When I was an undergraduate student decades ago, a slim 1974 paperback sat on just about every brick-and-board bookcase in the rooming houses near the university campus where I now teach. It was called Seven Theories of Human Nature, edited by the scholar Leslie Stevenson, and its chosen theories matched with then-popular philosophy courses on the subject. The latter are long gone, largely replaced by studies of performative identity, social construction and multiple subject positions – all to the good, if you ask me.
The icons whose theories Mr. Stevenson selected were instructive, however – Christianity, Sigmund Freud, Konrad Lorenz, Karl Marx, Jean-Paul Sartre, B.F. Skinner and Plato are highlighted on the cover – and the book is a worthy time capsule. Dr. Lorenz, an ethologist who specialized in the fine points of instinctive behaviour, likely stands out today as the odd one of the bunch. Not often mentioned by name these days, he was nevertheless an éminence grise of popular psychology and biological determinism.
And we should focus on biology, since our attitude to non-human animals is really the key to understanding how we move forward with other non-human life forms, from elephants, squids and primates to coral reefs, forests and, potentially, sentient AIs. (Again, don’t panic: ChatGPT is still far from sentient, let alone purposive or malicious.)

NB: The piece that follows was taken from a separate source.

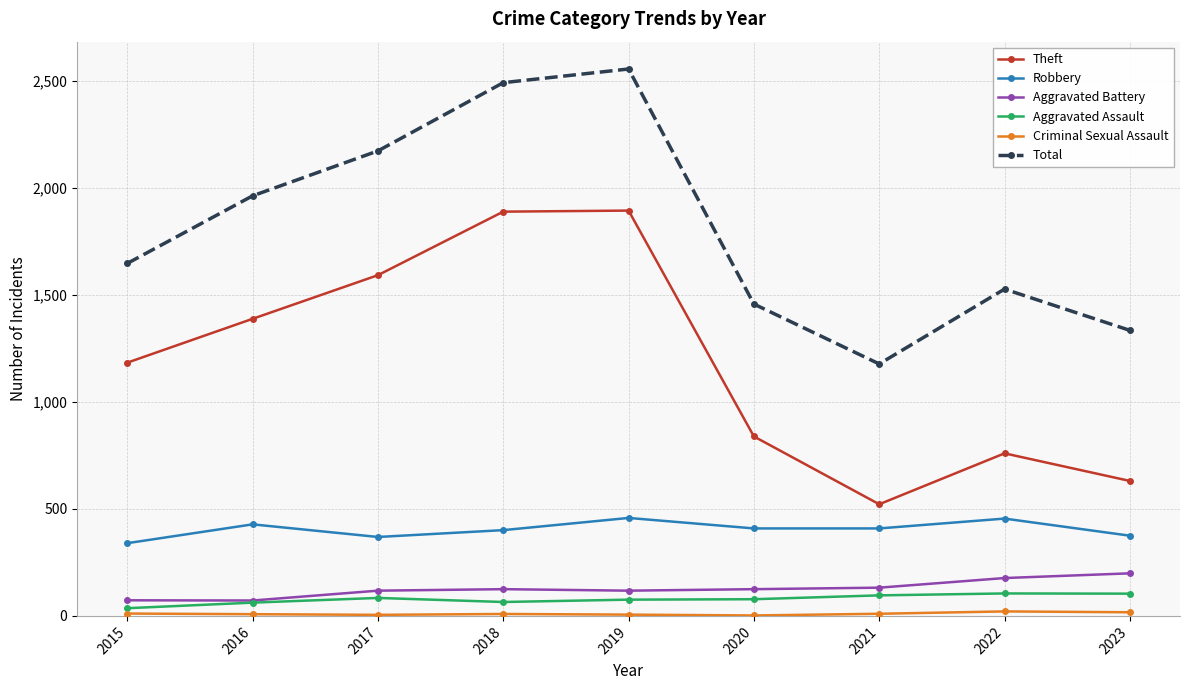

True or false: Robbery and Aggravated Assault cross at least once.

False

The only reliable interpretation of “human” lies in basic biology, an inherently limited category. The problem is that our mania for self-indulgent theorizing drives humans toward arrogance or even cavalier anthropocene supremacy about their biology. Freud, Marx, Skinner and the rest – even Sartre, for all his hard-won existential wisdom – are just favouring their own essentialist nepo brain-babies. A thousand flowers may bloom when it comes to theories of human nature, and yet we would be no closer to framing its essence in some bounded manner. Devastating viruses, both intellectual and physical, will still make their way in.

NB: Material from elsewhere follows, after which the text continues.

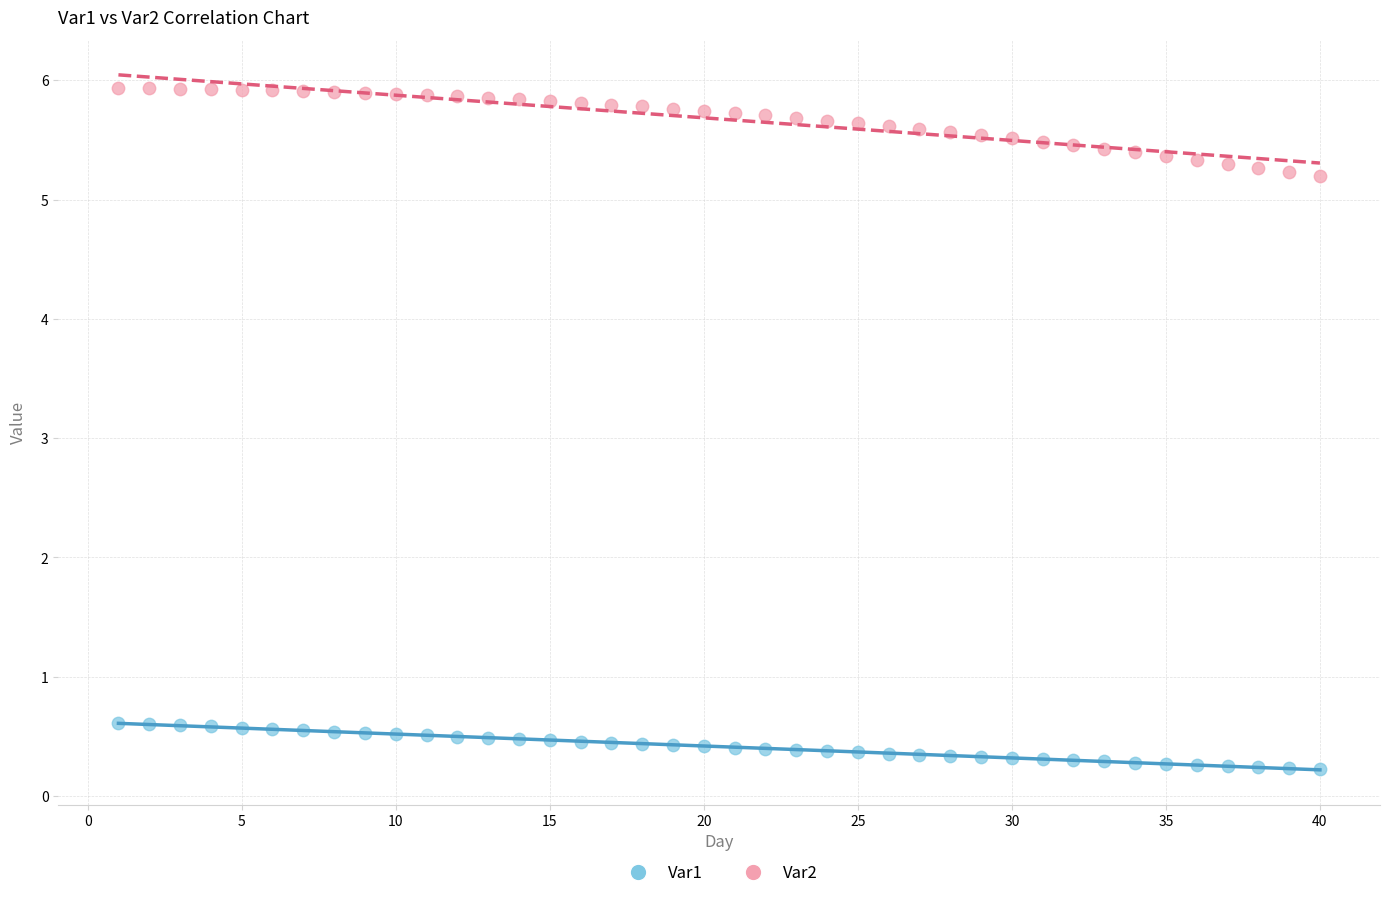

What is the X range (max minus min) for the scatter plot?

39.0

In fact, viruses have much to teach us as we consider the new collaborative futures and market shakedowns emerging in this era of posthumanism, where the integration of carbon and silicon, hardware and software will be ever more seamless. Maybe you know those television ads for a shingles vaccine driven by the tagline that “the virus doesn’t care.” Having suffered shingles, I can affirm this bleak verdict: Biology doesn’t give a toss for you and your entitled human uniqueness. It has no regard for your social-media profile and carefully cultivated individuality, your dearly held fashion sense or personal philosophy. You may insist on your humanity, but to a virus, you’re just a handy host for its own blind survival project.
Impressive AI is similar, even though we created it and, for now, can at least try to control it – good luck with that, though! The greatest lesson to be drawn from our anxiety about all new life forms is actually an old truth. We have always been posthuman, striving and failing to understand our status as an indifferent universe becoming conscious of itself.
Humility, and humour, will light the way here. But much as we might prefer otherwise, humans always aren’t so great at all that.